[Collection entries]
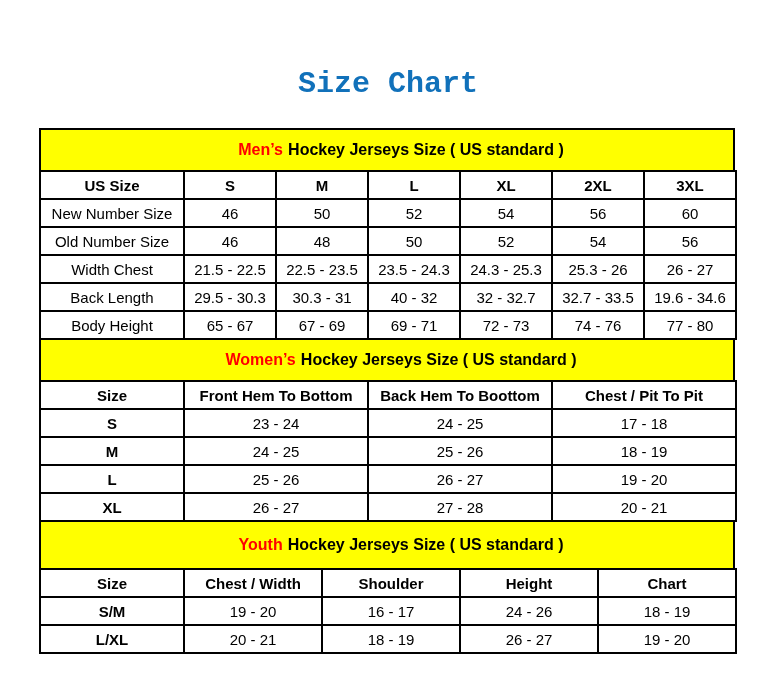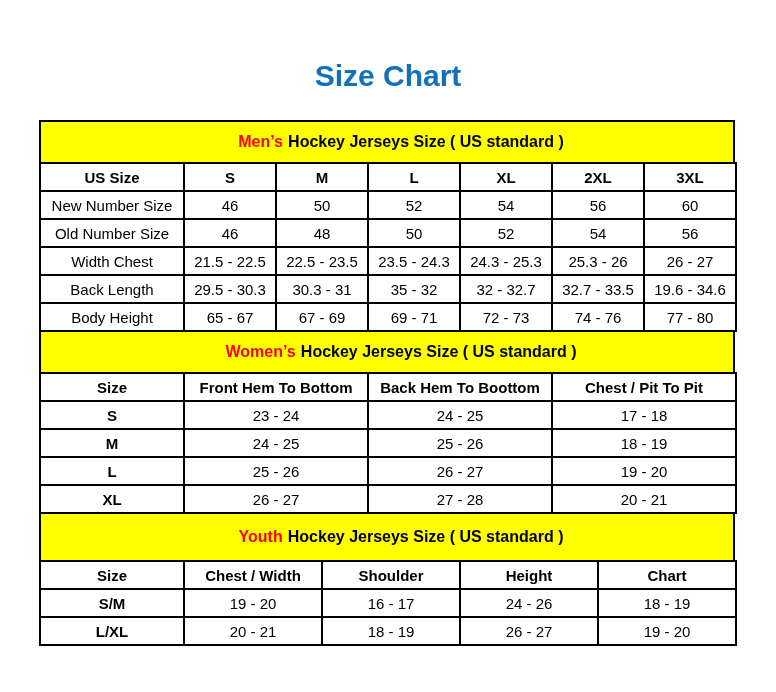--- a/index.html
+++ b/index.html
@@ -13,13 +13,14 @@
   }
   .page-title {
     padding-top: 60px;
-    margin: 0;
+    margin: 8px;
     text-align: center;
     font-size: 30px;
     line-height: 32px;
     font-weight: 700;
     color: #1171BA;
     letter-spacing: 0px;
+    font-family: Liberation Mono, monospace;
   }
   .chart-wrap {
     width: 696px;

...

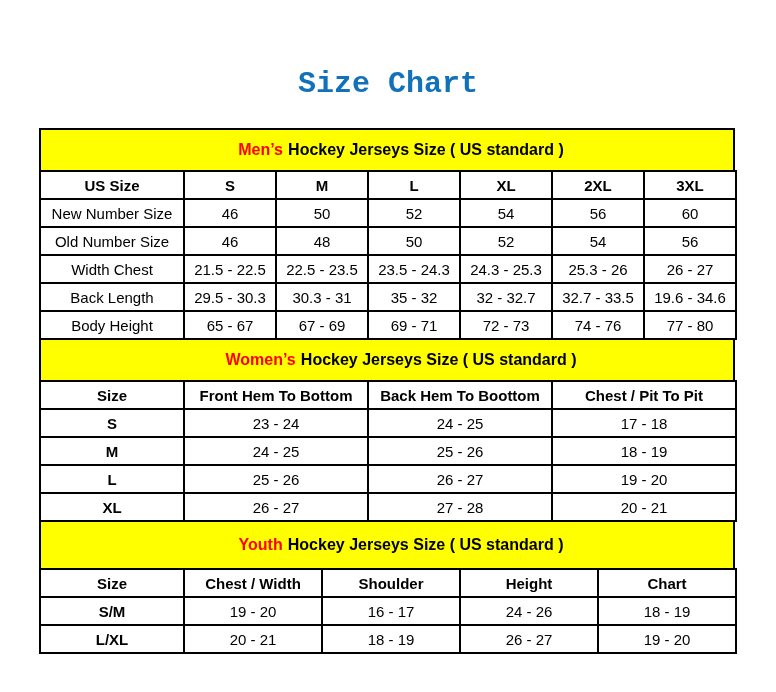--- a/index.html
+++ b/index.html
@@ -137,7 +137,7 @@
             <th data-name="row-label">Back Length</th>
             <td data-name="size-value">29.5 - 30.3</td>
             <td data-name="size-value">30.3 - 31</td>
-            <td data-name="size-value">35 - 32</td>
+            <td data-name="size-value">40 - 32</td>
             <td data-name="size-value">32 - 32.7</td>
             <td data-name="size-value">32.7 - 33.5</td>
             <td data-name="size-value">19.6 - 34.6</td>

---

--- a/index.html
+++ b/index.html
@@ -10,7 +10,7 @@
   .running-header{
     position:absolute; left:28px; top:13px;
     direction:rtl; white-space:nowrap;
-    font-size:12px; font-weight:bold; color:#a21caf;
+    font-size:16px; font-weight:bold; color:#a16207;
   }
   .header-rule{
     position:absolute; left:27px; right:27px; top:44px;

Exercise requirements →
Within the entries above, find the string "size" and return each line that holds it.

Answer to this exercise →
     font-size: 30px;
             <td data-name="size-value">29.5 - 30.3</td>
             <td data-name="size-value">30.3 - 31</td>
-            <td data-name="size-value">35 - 32</td>
+            <td data-name="size-value">40 - 32</td>
             <td data-name="size-value">32 - 32.7</td>
             <td data-name="size-value">32.7 - 33.5</td>
             <td data-name="size-value">19.6 - 34.6</td>
-    font-size:12px; font-weight:bold; color:#a21caf;
+    font-size:16px; font-weight:bold; color:#a16207;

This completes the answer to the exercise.